Emirati businessman (born 1974)

Ali Saeed bin Harmal Al Dhaheri (born 1974) is an Emirati businessman and former government official who has been serving as the inaugural and incumbent chairman of Abu Dhabi University since 2003. He had also been the managing director of Abu Dhabi National Exhibition Center (ADNEC). Al Dhaheri is Vice Chairman of the Abu Dhabi Chamber of Commerce and Industry since 2021.

==Education and early career==
Ali Saeed Bin Harmal Al Dhaheri was born in 1974 in the United Arab Emirates. He finished his MBA at the American University in Washington D.C. Soon after, he established a number of business ventures across different divisions. In 1995, he started working for government on improvement strategy, MICE, and education management and since then has been active with government work and improvement strategy, MICE, and education management. He obtained a PhD in management at the Durham University in the United Kingdom.

== Career ==
From 2006 to 2016 Al Dhaheri managed the Abu Dhabi National Exhibition Center (ADNEC), largest exhibition center in the Middle East. The organization is alternatively known as ADNEC Group. Dhaheri also filled in as a Director of ADCG (UK) Ltd. until November 2016.

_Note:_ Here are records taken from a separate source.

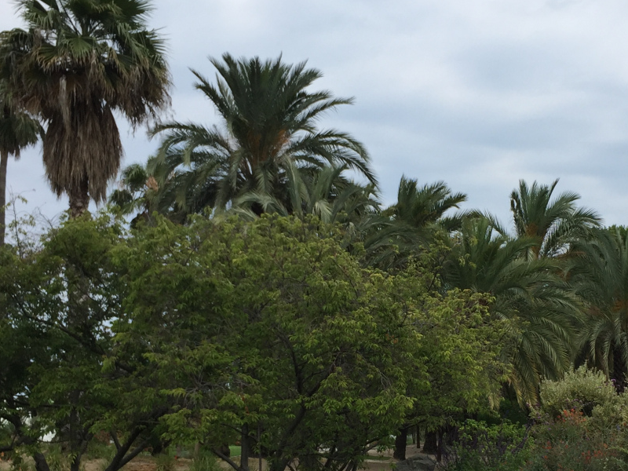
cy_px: 351
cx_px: 430
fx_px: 1052
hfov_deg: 32.9
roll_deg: -0.1
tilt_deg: +4.3
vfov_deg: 25.0
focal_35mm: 58
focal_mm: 4.15
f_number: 2.2
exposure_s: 1/1799
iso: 32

Al Dhaheri is the CEO of Abu Dhabi University Holding Company, and Chairman of the Liwa International School which was founded in 1992. He is a member of the board for London ExCel and National Takaful Company and a member from the executive committee for Emirates Foundation.

Al Dhaheri founded Abu Dhabi University in 2003 and serves as its Chairman, as well as Chairman of the Executive Board and, under his leadership, the University obtained international academic accreditation from the Western Association of Schools and Colleges: Senior College and University Commission (WSCUC). He is the Chairman of Al Khawarizmi International College which is Accredited and licensed by the UAE Ministry of Higher Education and Scientific Research (MOHESR) in year 2000.

Al Dhaheri is also the Chairman of Fortune Properties LLC which is a company that specializes in the construction of exclusive educational campuses, associated research facilities, business parks and other facilities. The company's projects take environmental concerns into account. Since July 2021, Al Dhaheri has served as the first Vice Chairman of the Abu Dhabi Chamber of Commerce and Industry.

Ali Saeed Bin Harmal Al Dhaheri is the Chairman of MAGNA Investment, and as an executive, Dhaheri holds 4 appointments at 4 active companies.